Professor Havens writes:

“Global Indigeneities and the Environment is a bold experiment in joining two emerging scholarly fields of inquiry, Indigenous Studies and Humanistic Environmental Studies, in a borderless, indeed global, context. This book presumes that indigenous peoples can be known through their cultural products—in word and song, in the dramatic and visual arts—and that their identities, while primarily local, are often global in implication. It also presumes that indigenous peoples interact closely with their environments, whether for inspiration, sustenance, or exploitation, and that they are especially vulnerable to ecological crises, whether human or nonhuman in origin. Equally, the book presumes that the intersections of Indigenous Studies and Humanistic Environmental Studies can best be mapped with tools from a broad range of disciplines and methodologies, such as those on display in this volume. Global Studies in the twenty-first century focus on the connections among world regions through a variety of disciplinary optics, without privileging any one region, language, or culture over others. Global environmental studies include scientific analyses of climate change, anthropogenic ecological damage, and threats to biodiversity of plants and animals on a worldwide scale. Humanistic Environmental Studies address these and similar concerns globally with a focus on human impacts, ranging from medicine and public health to people’s engagement with their nonhuman surroundings.
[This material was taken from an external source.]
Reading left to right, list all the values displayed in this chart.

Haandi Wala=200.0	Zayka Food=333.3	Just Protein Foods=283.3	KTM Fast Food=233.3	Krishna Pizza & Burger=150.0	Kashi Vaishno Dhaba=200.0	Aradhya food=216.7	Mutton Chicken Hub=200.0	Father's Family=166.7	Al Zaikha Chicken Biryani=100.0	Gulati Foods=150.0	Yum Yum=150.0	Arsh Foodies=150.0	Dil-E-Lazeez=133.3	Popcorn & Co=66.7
In exploring the many exciting insights offered in this volume, I invite you to begin with Karen L. Thornber’s “Humanistic Environmental Studies and Global Indigeneities”, which serves as a concise yet deep introduction to the rich palette of research included in Global Indigeneities and the Environment. The individual chapters that follow bring new light and fresh methodologies to their respective topics, offering challenging opportunities and novel approaches for further research in the study of indigeneity and the environment on a global canvas.”